Bu yazıda; Bu itibarla; - Yıllık izin süreleri içerisinde kalan Cumartesi ve Pazar günlerinin yıllık izne dahil edilmesi; yıllık izin verilirken yıllık izin süreleri içerisinde kalan ve mesai günlerine denk gelen Ulusal Bayram, genel tatil günleri ile Başbakanlıkça idari izinli sayılan sürelerin yıllık izne dahil edilmemesi; yıllık izin verildikten sonra Başbakanlıkça idari izinli sayılan sürelerin yıllık izin süreleri içerisinde kalması ve mesai günlerine denk gelmesi halinde ise bu sürelerin yıllık izin süresinden düşülmesi ve daha sonra amir tarafından uygun görülen zamanlarda memura 657 sayılı Kanunun 103 üncü maddesine göre kullandırılması gerektiği, - 657 sayılı Kanunun 104 üncü maddesinde belirlenen mazeret izinlerinin izin hakkını doğuran olayı müteakiben kullanılması gerektiği değerlendirildiğinden, kullanılmayan izinlerin daha sonra başka bir zamanda kullandırılmasının mümkün bulunmadığı, - Yıllık iznin amirin uygun bulacağı zamanlarda verileceği hususu göz önünde bulundurulduğunda, yıllık iznini yarıda keserek göreve dönmek isteyen memurun talebinin karşılanmasında da amirin takdir yetkisinin bulunduğu, mütalaa edilmektedir…” şeklinde görüş belirtilmiştir.

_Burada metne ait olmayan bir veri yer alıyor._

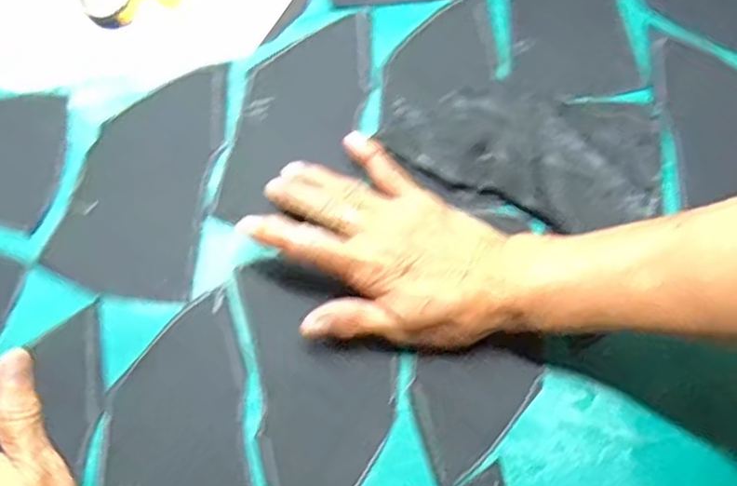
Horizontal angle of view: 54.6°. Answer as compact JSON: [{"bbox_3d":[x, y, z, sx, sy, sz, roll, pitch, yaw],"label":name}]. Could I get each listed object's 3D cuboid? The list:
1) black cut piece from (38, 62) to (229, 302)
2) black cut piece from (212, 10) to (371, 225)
[{"bbox_3d":[-0.144,-0.044,0.460,0.087,0.005,0.158,9,72,1],"label":"black cut piece"},{"bbox_3d":[-0.049,-0.086,0.489,0.078,0.013,0.172,31,72,8],"label":"black cut piece"}]

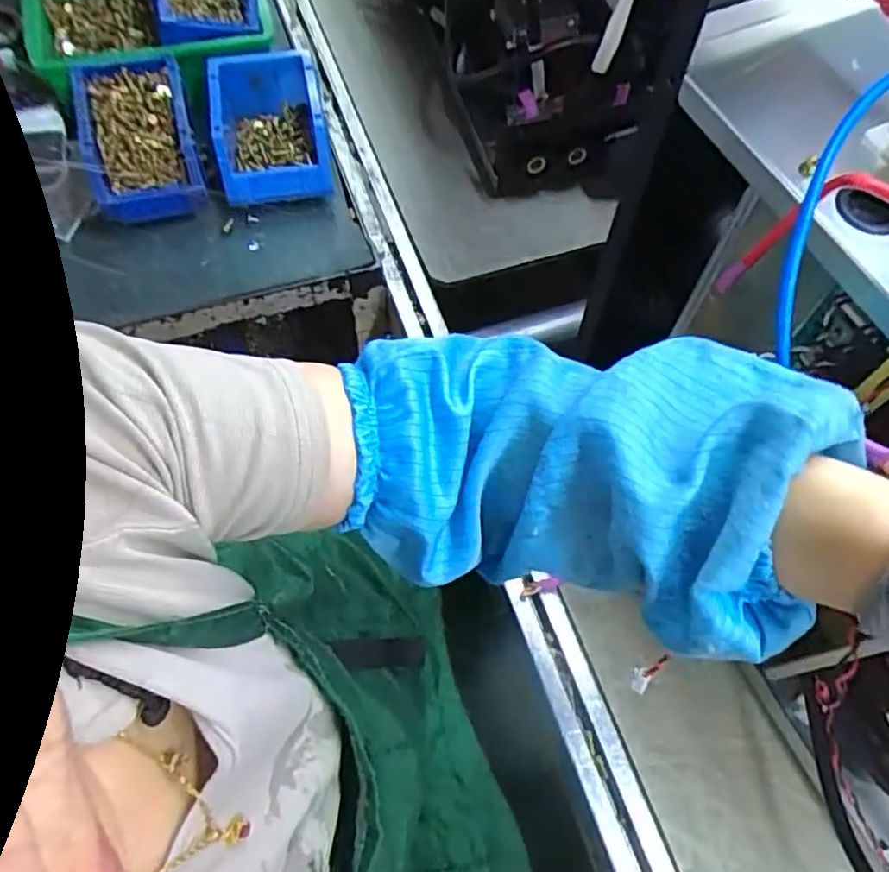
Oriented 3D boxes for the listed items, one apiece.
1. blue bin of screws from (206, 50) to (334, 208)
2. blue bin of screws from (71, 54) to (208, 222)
[{"bbox_3d":[-0.180,-0.318,0.697,0.107,0.065,0.159,-11,64,-6],"label":"blue bin of screws"},{"bbox_3d":[-0.307,-0.302,0.679,0.109,0.068,0.170,-14,78,-15],"label":"blue bin of screws"}]

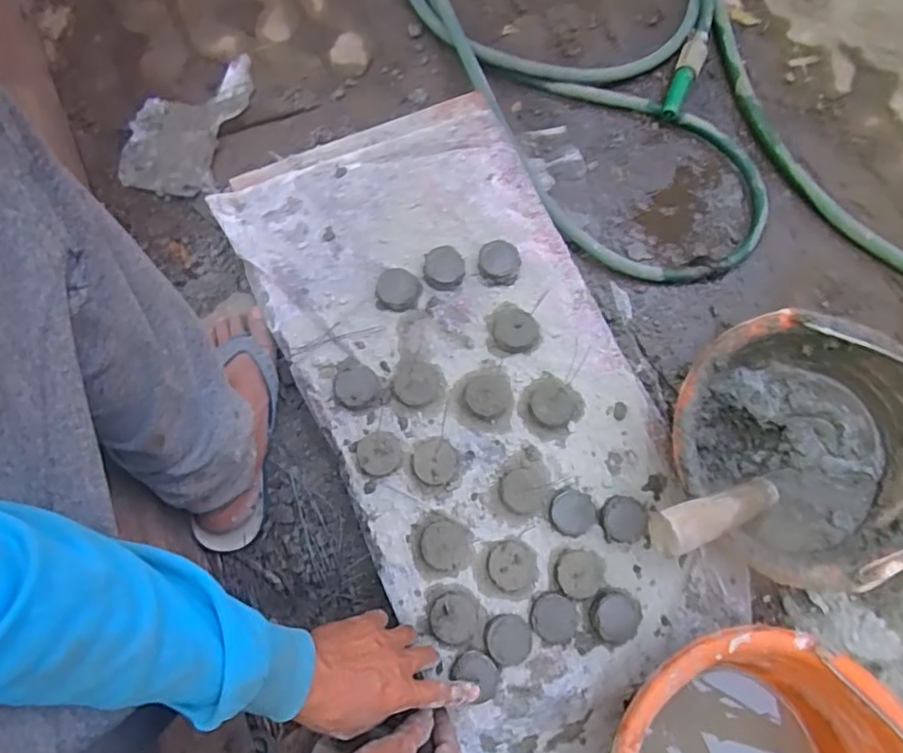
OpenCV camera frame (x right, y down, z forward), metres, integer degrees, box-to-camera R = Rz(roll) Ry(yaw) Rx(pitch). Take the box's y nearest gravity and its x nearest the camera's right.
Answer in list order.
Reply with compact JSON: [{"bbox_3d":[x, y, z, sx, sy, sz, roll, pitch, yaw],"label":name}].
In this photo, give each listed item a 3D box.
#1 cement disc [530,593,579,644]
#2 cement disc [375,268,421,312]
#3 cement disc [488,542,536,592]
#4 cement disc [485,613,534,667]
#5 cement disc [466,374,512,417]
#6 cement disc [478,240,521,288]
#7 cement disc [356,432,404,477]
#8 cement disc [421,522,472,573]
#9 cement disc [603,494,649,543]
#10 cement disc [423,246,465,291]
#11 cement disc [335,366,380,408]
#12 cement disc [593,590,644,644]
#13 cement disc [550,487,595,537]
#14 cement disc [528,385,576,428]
[{"bbox_3d":[0.097,0.228,0.572,0.043,0.016,0.045,0,78,-1],"label":"cement disc"},{"bbox_3d":[-0.056,-0.092,0.647,0.046,0.011,0.046,0,78,-1],"label":"cement disc"},{"bbox_3d":[0.057,0.181,0.579,0.043,0.019,0.043,0,78,-1],"label":"cement disc"},{"bbox_3d":[0.054,0.248,0.569,0.045,0.010,0.046,-9,79,-22],"label":"cement disc"},{"bbox_3d":[0.037,0.018,0.618,0.046,0.024,0.043,0,78,-1],"label":"cement disc"},{"bbox_3d":[0.052,-0.124,0.657,0.045,0.019,0.046,0,78,-1],"label":"cement disc"},{"bbox_3d":[-0.071,0.077,0.599,0.043,0.019,0.041,0,78,-1],"label":"cement disc"},{"bbox_3d":[-0.005,0.164,0.585,0.044,0.020,0.045,0,78,-1],"label":"cement disc"},{"bbox_3d":[0.168,0.141,0.594,0.039,0.026,0.045,-1,78,-2],"label":"cement disc"},{"bbox_3d":[-0.008,-0.115,0.646,0.042,0.022,0.040,0,78,-1],"label":"cement disc"},{"bbox_3d":[-0.095,0.011,0.613,0.042,0.020,0.037,-15,79,-4],"label":"cement disc"},{"bbox_3d":[0.157,0.228,0.574,0.049,0.024,0.045,0,78,-1],"label":"cement disc"},{"bbox_3d":[0.119,0.133,0.594,0.045,0.013,0.045,0,78,-1],"label":"cement disc"},{"bbox_3d":[0.102,0.030,0.618,0.043,0.020,0.041,0,78,-1],"label":"cement disc"}]

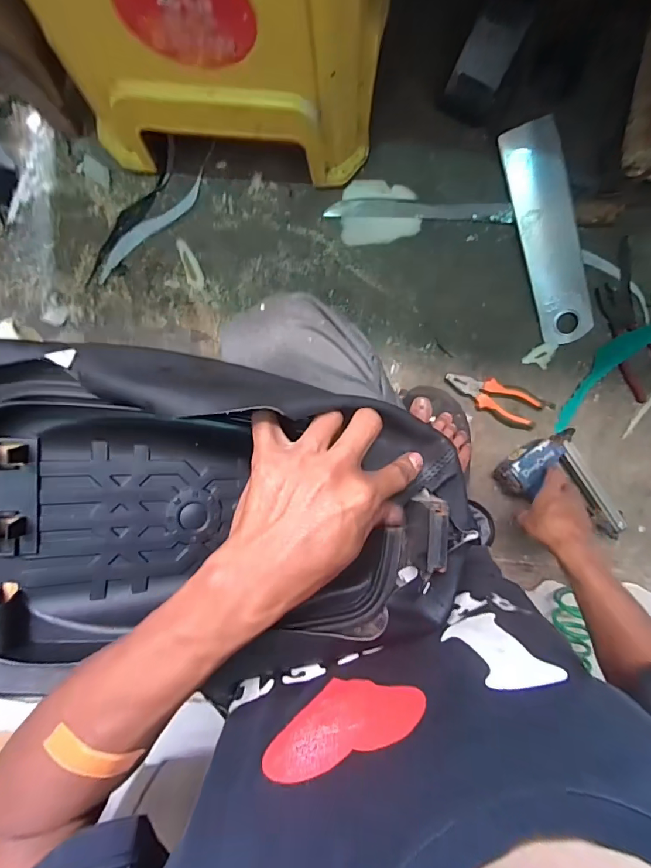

            Hukuki görüşler yasal mevzuat kapsamında yer almazlar. Bu nedenle daha önce verilen görüşlere bugün de aynen uyulması gerektiği savunulamaz.

            Daha önce bu çapta bir idari izin uygulaması yapılmamıştır. Genellikle hafta içine denk düşen dini bayramlar nedeniyle hafta başına ya da son çalışma gününe denk gelen 1 ya da 2 gün, hizmetlerin aksamaması kaydıyla, çalışanlar idari izinli sayılmıştır. Nitekim yukarıdaki hukuki görüş de bu nedenle verilmiştir.

Yıllık iznini yarıda keserek göreve dönmek isteyen memurun talebinin karşılanmasında amirin takdir yetkisinin bulunduğu, şeklindeki mütalaa; şu anda yaşadığımız salgın sorunu nedeniyle verilen idari izne uygun düşmemektedir. Yıllık iznini kullananların Bakanlığın yayımladığı usul ve esaslara uygun çalışmayı yapabilmeleri koşuyla göreve dönmelerine engel olunmaması gerekir.

Sağlık ve huzur içinde iyi çalışmalar dilerim.